Tik Tok / Influencing Culture: His most well-known, widely read, and acclaimed Harper’s longform piece, "The Anxiety of Influencers," explores Los Angeles TikTok mansions. Swanson lived with young content creators in a mansion in Beverly Hills to examine how fame, commodification, and influencing pressures distorted youth identity, increased anxiety, and turned selfhood into a product.

=== Lost In Summerland ===
Lost in Summerland is an essay collection “[chronicling] Swanson’s search for enlightenment amid the ruins of old paradigms,” using a “blend [of] memoir, immersion reporting, and cultural criticism”. Swanson explores topics like the fragility of masculinity, mental illness, and America following the wake of 9/11 and the Iraq War. The title essay, “Lost in Summerland,” explores the spiritual aftermath of his brother's recovery from serious brain injury, taking the author and his brother to New England and a convention for spiritualists at Lily Dale.

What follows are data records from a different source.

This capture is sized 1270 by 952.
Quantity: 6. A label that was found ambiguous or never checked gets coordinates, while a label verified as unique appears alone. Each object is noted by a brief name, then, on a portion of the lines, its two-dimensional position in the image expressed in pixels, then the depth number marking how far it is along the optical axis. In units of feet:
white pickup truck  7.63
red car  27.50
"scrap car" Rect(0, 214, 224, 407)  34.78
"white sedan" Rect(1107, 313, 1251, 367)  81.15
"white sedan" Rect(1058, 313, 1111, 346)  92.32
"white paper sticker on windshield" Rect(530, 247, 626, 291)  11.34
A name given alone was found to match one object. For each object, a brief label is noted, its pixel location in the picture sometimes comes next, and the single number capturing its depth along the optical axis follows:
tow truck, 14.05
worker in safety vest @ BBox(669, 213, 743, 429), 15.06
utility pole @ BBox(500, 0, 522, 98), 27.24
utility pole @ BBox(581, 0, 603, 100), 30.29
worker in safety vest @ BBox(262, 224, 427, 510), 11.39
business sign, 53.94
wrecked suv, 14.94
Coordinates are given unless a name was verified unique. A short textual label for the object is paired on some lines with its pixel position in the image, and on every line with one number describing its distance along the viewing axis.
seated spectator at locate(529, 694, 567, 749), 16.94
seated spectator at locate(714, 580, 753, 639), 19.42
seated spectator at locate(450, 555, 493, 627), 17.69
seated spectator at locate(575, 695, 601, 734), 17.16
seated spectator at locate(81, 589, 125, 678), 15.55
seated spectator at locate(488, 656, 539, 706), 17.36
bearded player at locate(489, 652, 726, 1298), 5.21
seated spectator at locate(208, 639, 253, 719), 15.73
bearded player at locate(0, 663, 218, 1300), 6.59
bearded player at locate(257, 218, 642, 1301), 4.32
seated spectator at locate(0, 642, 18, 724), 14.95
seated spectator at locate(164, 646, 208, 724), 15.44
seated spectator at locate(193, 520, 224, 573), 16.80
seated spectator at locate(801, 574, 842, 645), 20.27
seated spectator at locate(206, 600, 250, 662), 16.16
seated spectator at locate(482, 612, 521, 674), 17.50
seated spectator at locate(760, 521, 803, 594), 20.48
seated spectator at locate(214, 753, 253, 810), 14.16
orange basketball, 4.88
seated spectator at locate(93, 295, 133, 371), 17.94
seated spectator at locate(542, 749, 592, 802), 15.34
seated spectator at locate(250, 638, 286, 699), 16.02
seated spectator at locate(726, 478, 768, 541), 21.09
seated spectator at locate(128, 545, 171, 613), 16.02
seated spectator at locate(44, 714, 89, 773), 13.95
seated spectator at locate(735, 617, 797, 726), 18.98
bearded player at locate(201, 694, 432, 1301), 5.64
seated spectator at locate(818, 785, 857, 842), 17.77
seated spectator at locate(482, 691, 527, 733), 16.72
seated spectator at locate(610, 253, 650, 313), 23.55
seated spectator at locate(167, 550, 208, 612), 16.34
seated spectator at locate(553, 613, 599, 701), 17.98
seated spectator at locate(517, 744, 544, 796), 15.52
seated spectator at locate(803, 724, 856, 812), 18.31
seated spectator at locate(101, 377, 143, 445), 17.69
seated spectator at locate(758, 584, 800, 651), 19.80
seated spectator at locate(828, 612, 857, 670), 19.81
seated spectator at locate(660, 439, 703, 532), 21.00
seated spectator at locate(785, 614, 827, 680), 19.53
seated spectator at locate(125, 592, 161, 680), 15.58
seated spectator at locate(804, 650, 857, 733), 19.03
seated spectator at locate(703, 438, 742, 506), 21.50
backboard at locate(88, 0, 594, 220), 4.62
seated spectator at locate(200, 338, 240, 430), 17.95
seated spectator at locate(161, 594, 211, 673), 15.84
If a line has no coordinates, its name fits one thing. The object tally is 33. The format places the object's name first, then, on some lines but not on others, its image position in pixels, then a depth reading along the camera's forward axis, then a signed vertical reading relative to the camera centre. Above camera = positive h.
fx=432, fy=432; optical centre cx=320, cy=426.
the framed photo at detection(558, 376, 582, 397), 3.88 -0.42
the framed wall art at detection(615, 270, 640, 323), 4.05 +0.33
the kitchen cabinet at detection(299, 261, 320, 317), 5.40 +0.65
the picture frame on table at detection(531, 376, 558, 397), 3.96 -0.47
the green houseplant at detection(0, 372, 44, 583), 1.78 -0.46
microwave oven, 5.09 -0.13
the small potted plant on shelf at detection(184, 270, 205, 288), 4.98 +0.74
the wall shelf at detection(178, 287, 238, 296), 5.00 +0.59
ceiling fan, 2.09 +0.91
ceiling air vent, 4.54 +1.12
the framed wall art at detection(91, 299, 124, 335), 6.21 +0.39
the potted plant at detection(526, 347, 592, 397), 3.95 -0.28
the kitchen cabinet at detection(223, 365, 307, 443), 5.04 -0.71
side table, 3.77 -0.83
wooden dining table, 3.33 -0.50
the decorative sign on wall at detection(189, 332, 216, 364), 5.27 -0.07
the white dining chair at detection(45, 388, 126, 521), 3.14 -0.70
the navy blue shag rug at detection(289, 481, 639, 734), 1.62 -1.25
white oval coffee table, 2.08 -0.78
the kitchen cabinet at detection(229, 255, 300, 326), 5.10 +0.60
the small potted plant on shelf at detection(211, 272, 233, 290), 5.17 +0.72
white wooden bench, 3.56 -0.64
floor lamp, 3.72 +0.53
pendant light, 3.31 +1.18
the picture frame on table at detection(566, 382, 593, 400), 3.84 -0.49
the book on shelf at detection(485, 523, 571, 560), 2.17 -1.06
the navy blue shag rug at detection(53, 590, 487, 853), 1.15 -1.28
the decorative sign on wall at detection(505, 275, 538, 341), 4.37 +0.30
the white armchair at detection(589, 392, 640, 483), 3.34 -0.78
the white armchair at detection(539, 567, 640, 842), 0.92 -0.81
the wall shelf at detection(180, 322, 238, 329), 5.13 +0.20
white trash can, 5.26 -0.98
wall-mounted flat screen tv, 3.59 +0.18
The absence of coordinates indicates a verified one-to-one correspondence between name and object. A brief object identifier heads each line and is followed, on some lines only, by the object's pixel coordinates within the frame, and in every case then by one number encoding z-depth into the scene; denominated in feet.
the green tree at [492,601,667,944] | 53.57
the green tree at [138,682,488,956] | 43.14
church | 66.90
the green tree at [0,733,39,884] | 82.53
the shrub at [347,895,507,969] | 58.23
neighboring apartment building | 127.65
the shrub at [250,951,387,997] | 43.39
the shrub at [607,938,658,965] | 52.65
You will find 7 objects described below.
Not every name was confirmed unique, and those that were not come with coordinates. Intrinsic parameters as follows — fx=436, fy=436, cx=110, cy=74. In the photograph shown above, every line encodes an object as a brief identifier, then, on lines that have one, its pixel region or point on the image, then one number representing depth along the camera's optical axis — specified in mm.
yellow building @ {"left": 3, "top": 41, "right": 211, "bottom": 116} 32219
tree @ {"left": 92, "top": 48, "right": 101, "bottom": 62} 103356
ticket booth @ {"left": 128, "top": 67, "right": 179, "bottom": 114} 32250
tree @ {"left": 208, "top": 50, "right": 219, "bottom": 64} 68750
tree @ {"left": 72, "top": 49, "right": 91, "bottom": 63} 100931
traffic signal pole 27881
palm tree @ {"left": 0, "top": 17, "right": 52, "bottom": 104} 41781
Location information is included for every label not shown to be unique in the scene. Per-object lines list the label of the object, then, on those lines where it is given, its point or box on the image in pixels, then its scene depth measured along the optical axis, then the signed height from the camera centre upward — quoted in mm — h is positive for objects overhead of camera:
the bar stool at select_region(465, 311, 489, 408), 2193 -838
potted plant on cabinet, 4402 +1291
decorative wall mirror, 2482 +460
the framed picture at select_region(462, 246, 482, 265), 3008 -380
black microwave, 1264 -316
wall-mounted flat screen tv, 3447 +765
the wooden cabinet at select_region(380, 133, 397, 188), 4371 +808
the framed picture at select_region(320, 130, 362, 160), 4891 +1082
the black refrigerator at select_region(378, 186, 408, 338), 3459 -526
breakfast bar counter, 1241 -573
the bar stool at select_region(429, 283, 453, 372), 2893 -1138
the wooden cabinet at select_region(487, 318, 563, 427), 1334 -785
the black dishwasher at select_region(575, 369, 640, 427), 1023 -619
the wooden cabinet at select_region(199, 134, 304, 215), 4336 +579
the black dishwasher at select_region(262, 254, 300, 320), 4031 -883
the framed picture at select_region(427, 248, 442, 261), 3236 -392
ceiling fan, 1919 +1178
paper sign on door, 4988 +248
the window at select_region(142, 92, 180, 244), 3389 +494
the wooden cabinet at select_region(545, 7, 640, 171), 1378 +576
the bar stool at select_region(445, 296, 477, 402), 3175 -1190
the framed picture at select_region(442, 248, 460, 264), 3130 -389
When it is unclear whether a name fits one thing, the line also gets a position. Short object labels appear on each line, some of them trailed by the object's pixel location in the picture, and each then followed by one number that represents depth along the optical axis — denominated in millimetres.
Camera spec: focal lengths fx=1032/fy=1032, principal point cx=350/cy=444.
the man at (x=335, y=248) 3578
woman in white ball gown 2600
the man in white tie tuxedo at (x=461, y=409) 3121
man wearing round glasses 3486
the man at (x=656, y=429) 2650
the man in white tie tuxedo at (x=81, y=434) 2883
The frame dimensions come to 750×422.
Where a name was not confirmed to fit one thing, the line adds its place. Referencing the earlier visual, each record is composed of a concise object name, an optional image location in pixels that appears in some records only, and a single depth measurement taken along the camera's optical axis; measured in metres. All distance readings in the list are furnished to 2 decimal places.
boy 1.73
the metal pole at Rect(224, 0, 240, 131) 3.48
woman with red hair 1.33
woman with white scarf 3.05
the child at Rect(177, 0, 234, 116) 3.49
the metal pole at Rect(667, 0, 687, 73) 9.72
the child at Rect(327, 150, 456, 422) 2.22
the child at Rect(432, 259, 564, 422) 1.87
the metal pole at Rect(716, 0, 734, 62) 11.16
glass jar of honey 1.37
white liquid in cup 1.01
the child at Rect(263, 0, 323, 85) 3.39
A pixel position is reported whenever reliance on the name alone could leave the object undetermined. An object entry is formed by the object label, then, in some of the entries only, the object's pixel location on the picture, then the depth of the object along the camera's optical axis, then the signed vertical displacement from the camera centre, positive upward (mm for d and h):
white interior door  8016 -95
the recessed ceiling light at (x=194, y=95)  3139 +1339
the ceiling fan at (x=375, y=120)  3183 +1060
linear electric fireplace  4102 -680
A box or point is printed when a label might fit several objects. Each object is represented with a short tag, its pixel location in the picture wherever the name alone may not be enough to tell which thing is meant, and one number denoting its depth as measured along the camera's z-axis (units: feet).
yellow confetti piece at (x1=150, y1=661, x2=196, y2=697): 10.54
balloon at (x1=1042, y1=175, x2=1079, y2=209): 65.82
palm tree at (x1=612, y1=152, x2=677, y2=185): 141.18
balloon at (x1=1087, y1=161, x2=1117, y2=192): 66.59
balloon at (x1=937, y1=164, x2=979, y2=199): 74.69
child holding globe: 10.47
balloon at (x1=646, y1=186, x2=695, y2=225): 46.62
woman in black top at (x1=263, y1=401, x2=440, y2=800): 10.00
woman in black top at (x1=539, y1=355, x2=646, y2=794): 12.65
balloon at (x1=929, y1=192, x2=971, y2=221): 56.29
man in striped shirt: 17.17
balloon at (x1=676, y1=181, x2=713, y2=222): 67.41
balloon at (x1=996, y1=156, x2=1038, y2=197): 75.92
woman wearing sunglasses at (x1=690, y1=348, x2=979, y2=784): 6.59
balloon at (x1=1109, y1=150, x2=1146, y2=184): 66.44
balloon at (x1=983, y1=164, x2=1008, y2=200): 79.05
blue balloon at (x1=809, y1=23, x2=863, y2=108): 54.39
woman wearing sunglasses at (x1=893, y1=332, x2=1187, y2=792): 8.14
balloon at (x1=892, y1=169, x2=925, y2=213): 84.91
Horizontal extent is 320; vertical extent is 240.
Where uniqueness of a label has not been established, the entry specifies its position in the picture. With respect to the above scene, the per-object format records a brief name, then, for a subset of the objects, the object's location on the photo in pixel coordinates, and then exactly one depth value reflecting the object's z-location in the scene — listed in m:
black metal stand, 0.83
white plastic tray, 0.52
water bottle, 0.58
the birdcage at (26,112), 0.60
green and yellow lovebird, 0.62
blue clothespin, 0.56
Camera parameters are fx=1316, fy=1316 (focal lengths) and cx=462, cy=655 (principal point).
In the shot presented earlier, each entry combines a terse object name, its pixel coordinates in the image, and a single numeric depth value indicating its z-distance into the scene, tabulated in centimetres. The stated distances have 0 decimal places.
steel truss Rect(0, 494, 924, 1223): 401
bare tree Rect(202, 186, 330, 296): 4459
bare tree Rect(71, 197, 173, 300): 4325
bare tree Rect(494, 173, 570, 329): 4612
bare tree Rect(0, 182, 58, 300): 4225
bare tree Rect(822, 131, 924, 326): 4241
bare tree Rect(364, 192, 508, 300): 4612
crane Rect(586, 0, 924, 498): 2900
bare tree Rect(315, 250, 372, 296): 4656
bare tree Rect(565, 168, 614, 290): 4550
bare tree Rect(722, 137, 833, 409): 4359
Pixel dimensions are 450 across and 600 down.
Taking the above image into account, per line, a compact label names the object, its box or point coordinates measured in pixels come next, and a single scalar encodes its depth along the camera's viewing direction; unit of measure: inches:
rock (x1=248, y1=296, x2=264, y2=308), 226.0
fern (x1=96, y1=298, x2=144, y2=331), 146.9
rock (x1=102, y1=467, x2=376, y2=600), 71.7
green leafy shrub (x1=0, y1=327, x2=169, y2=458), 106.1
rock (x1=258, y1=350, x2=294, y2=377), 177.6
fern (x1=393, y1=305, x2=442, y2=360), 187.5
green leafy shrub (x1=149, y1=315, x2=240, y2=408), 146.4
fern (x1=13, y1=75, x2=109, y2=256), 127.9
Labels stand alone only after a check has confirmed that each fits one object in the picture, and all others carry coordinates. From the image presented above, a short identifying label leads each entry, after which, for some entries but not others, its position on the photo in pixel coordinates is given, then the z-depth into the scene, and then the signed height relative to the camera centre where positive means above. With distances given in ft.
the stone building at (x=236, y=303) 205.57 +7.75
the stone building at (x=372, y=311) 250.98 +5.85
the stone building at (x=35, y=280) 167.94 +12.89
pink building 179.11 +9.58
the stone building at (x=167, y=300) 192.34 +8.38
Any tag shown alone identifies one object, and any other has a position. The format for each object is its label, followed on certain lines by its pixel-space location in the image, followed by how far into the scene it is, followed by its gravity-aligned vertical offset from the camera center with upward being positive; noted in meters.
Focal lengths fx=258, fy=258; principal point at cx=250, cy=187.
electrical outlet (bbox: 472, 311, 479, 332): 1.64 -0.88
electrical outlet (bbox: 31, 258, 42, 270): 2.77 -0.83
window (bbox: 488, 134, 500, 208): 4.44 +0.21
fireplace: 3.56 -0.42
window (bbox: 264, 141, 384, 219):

His new book, Equipment for Living: Notes on Selfhood after the End of the World, is forthcoming from Atria/Simon & Schuster.

== Awards ==
Barrett Swanson was the winner of the 2015 Pushcart Prize for his short story, “Annie Radcliffe, You Are Loved”. He was also named the 2016-2017 Halls Emerging Artist Fellow at the Wisconsin Institute for Creative Writing. His work has been featured as notable in The Best American Short Stories (2019) and The Best American Essays (2014, 2015, 2017, 2019, 2020).